Each year of this research, three graduate students, two undergraduates, and one high school student will be trained in research. The graduate students will present research at scientific conferences and gain mentorship experience supervising the undergraduate and high school students.

The distribution of fitness effects of mutations plays a central role in setting protein evolution rates, but the molecular underpinnings of this constraint are unclear. One possibility is that mutant proteins misfold or misinteract with other proteins with deleterious consequences. Such effects are examples of collateral fitness effects, as opposed to primary fitness effects that derive from changes in the physiological function of the protein.

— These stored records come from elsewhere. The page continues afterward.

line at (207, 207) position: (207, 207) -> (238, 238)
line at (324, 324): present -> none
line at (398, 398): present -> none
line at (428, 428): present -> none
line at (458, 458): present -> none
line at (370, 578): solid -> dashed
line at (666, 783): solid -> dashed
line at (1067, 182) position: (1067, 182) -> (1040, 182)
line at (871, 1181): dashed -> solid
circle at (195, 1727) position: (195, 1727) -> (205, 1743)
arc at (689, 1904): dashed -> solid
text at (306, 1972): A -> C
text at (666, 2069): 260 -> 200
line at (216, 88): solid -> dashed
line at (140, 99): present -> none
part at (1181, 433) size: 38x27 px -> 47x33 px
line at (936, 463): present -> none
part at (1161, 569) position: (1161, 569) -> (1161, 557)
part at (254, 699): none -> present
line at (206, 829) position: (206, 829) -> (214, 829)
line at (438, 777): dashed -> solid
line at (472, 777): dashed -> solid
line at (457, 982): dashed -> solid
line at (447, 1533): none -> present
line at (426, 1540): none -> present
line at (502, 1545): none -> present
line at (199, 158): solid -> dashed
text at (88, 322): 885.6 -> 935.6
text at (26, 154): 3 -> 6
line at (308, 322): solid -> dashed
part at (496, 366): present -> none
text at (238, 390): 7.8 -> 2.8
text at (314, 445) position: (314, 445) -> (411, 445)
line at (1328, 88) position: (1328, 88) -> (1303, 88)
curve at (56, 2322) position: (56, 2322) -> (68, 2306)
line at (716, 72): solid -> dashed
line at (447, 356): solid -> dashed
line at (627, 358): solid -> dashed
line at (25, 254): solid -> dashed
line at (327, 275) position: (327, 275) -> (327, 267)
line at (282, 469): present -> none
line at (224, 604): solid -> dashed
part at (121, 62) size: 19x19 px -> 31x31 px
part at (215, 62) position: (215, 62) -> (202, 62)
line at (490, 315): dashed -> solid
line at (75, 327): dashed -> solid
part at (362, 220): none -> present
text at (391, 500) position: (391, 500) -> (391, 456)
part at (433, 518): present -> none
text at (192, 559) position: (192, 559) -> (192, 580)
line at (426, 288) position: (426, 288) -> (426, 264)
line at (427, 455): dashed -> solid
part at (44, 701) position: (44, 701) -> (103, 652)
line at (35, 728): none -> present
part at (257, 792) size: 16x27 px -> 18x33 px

Very little is known about the frequency, magnitude, and mechanisms of collateral fitness effects, but such information is critical for understanding protein evolution. This research will comprehensively determine the collateral fitness effects of mutations in three proteins using growth competition and next-generation sequencing techniques in Escherichia coli.

Molecular biology techniques will be used to discover the mechanisms behind select mutational effects. This study will generate a wealth of data from which to understand the contribution of collateral fitness effects to evolution.

This award reflects NSF's statutory mission and has been deemed worthy of support through evaluation using the Foundation's intellectual merit and broader impacts review criteria.